As we continue with Herzberg’s 1987 retrospective of his original 1950’s study...
Let’s start with the Hygiene factors. The context that surrounds the actual doing of the job. The basic message is still just to be fair to people AND don’t expect motivation in return. Enough said.
Now on to the Motivation factors. As a reminder the original study promoted
Achievement ( with some appropriate Recognition )
Responsibility (having the latitude to get it done)
Work Itself (enjoying the challenge and growth from just doing the job)
Advancement (movin’ on up the ranks)
In the 1987 update Herzberg pretty much covers the same ground. The noticeable change is that he's now more focused on practical application. Designing jobs that will motivate people.
And to simplify our work I’m going to look at the motivators out of order.
I’m going to start with Responsibility, which he describes the same way he did in his original work. Self scheduling, authority to communicate, control of resources, accountability. Pretty much getting the hell out of the persons way so they can be creative and get the job done. No real changes here.
Responsibility leads to Motivation.
Next up is “achievement and it’s recognition”. This was the big motivational kahuna back in the 1950’s study and it’s still the top dog. But, there’s been a change.
As I mentioned earlier, Herzberg is now more focused on application. So Achievement has matured into “Direct Feedback”. Meaning feedback from the client and the product itself. And by client he doesn't just mean external clients or your boss on the org chart. It's internal or external - whomever you provide a product or service for. This is the steady flow of observations and collaborations that fuel your internal engine.
So rather than just saying Achievement stokes Motivation, he's now telling you how to get Achievement. You need Direct Feedback from your environment, yourself, and others. That constant flow of ideas and observations that drives improvement and ultimately Achievement.
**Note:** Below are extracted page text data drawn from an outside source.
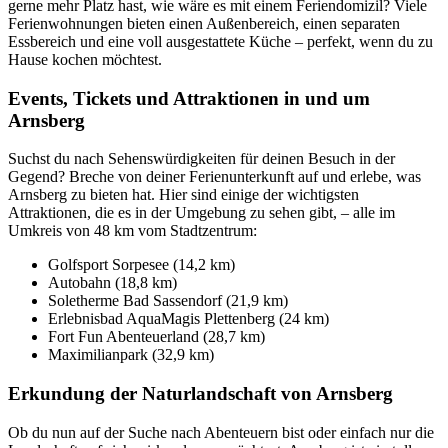
gerne mehr Platz hast, wie wäre es mit einem Feriendomizil? Viele
Ferienwohnungen bieten einen Außenbereich, einen separaten
Essbereich und eine voll ausgestattete Küche – perfekt, wenn du zu
Hause kochen möchtest.
Events, Tickets und Attraktionen in und um
Arnsberg
Suchst du nach Sehenswürdigkeiten für deinen Besuch in der
Gegend? Breche von deiner Ferienunterkunft auf und erlebe, was
Arnsberg zu bieten hat. Hier sind einige der wichtigsten
Attraktionen, die es in der Umgebung zu sehen gibt, – alle im
Umkreis von 48 km vom Stadtzentrum:
Golfsport Sorpesee (14,2 km)
Autobahn (18,8 km)
Soletherme Bad Sassendorf (21,9 km)
Erlebnisbad AquaMagis Plettenberg (24 km)
Fort Fun Abenteuerland (28,7 km)
Maximilianpark (32,9 km)
Erkundung der Naturlandschaft von Arnsberg
Ob du nun auf der Suche nach Abenteuern bist oder einfach nur die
So the idea hasn’t changed, he’s just being more direct. Motivation comes from achievement. Achievement comes from Direct Feedback. Get rid of the middle man and you're left with Direct Feedback spurs Motivation.
This also makes more sense to me because I often think of Achievements as bigger things. Things that happen after I've been motivated enough to do the work for a long time. In the trenches it's actually Direct Feedback that helps me grow and learn. Looking at my design and knowing something’s not quite right. Giving myself that feedback and/or showing it to my coworkers and getting their feedback. Somehow all this munging together and giving me or us a new insight.
That’s exciting. That’s motivation.
So I’m pleased that Achievement is now Direct Feedback.
And this dovetails nicely into Herzberg’s discussion of another of the original motivators - Advancement. He actually lumps Advancement and growth together in the update and says…
“These translate into the central dynamic of new learning leading to unique expertise. The feeling of satisfaction is also indicated as a dynamic of learning from clients and products.”
Which is almost identical to what we just covered in our Achievement/Direct Feedback discussion. Advancement is all about new learning. And that new learning comes from clients and the product itself. They are the byproducts of our new hero - Direct Feedback.
As a side note, you'll also notice that he's no longer talking about advancement as a promotion. I like that. Actual promotions aren't a tool you get to use a lot in today's world. You can't promote everyone!
So this leaves us with one remaining mystery. What happened to Work Itself? Enjoying the challenge and growth that comes from just doing the job?
As best I can tell it's also been consumed by Direct Feedback. The challenge and growth of just doing the job come from constructive Feedback!
So the Motivation side of the model has gotten simple, simple, simple. All that's left in my version is Achievement + Advancement + Work Itself have all morphed into Direct Feedback.
Responsibility is still Responsibility
So our final Herzberg picture of Motivation at work would look like this.
Motivation on one half with Direct Feedback and Responsibility as sub-bullets.
And then Hygiene on the other side with Fairness as a sub-bullet.
Get Hygiene right and you’ll be thought of as fair and ethical.
Get Motivation right - by creating an environment that supports Responsibility and healthy Direct Feedback - and you’ll get new learning plus lots of satisfaction.
A self-perpetuating machine that will drive a creative, productive workplace with low turnover. Paradise!!!